Prólogo
OS RELÂMPAGOS cortavam o céu com agressividade, fulminando a noite com rasgos de luz.
A menina dos cabelos ruivos acariciava suavemente o braço da mulher pálida. Deitada na cama, a mais velha estremeceu, febril. Quando abriu os olhos, as íris castanhas fitaram com pesar a filha, os lábios gretados e arroxeados sussurrando com dificuldade:
- Querida...
- Não. - a criança abanou a cabeça, esboçando um sorriso breve - Não faças esforços. Isto vai passar. Vais ficar bem.
O som dos trovões preencheu o ar, abafando o tossir da sua mãe. Prensando os lábios, Natasha Sinclair reprimiu o suspiro pesaroso que queria escapar de si, recusando-se a mostrar à sua mãe o quanto lhe custava vê-la assim.
Alina Sinclair era uma mulher doente. No Inverno, as constipações apanhavam-na com facilidade. No Verão, o calor deixava-a fraca e incapaz de fazer fosse o que fosse. Na Primavera, as alergias. No Outono, as rajadas de vento facilmente a deitavam ao chão, tão magra e frágil que era.
Desde cedo que soubera que morreria nova. Quase acontecera quando tivera Natasha, sobrevivendo apenas graças à sua força de vontade e amor pela filha, recusando-se a deixá-la sozinha no mundo cruel em que viviam.
Em Gavaldon, as Sinclair eram excomungadas. Esperar-se-ia que uma mulher tão doente recebesse ajuda e compaixão dos vilarejos mas acontecia precisamente o oposto. Temiam que a condição de Alina se pegasse e por isso recusavam-se a ajudá-la. Já da filha, tinham medo da menina de rosto sério, voz gélida e olhos azuis cortantes como uma lâmina.

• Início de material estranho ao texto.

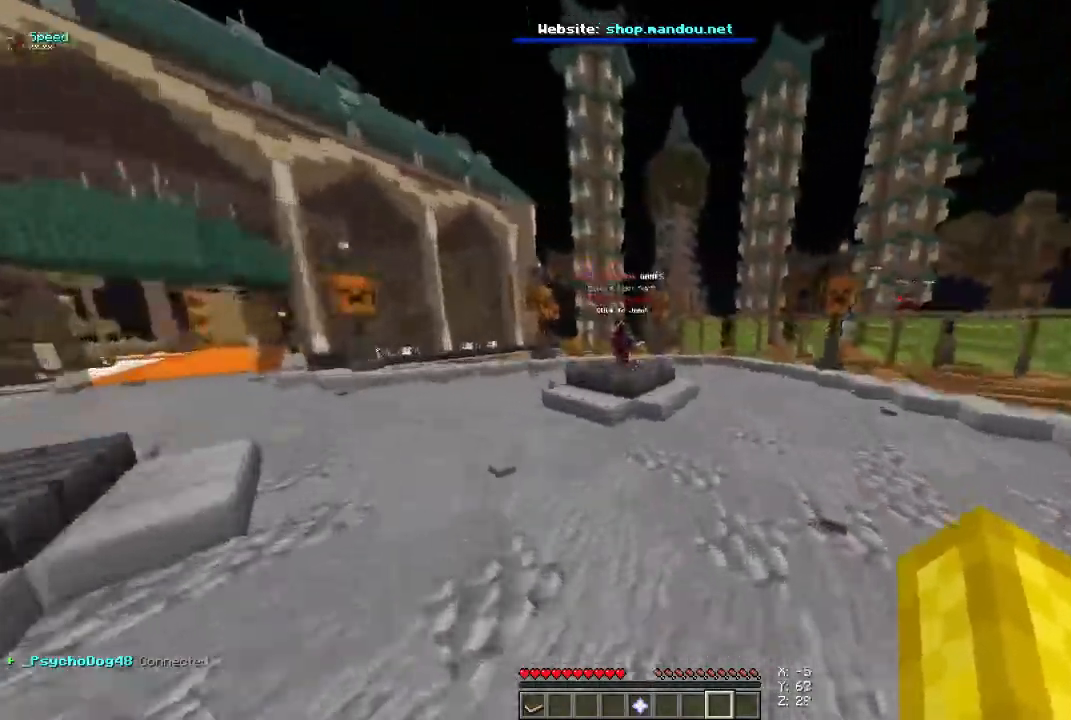
{"keys": ["space", "w"], "mouse": [], "events": []}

"Têm medo do que não compreendem." Dizia Alina à filha, tentando acalmar a sua fúria para com os homens e mulheres daquela aldeia.
Havia apenas uma família que as ajudava, talvez por compaixão ou por passarem por semelhante situação. A bruxa de Gavaldon, Claire e a sua filha Agatha. No mundo ideal, as duas meninas teriam sido amigas, tendo a mesma idade e sofrendo do mesmo tipo de acusações e abusos por parte da vila.
Mas Natasha não queria amizades. Aprendera cedo que o mundo era um lugar melhor se o enfrentasse sozinha. Quando a mãe partisse, não haveria ninguém para a proteger... somente ela.
Em breve, ela estaria sozinha.
A menina acariciou a palma da mão da sua mãe, a única pessoa que amava. A única pessoa que a amava. Se não fosse por Alina, Natasha teria fugido de Gavaldon independentemente da sua idade. Ela não pertencia ali. Sentia isso no seu corpo, tão bem como sentia a eletricidade da tempestade sobre as suas cabeças. Aquele não era o seu mundo. Ela não pertencia a Gavaldon.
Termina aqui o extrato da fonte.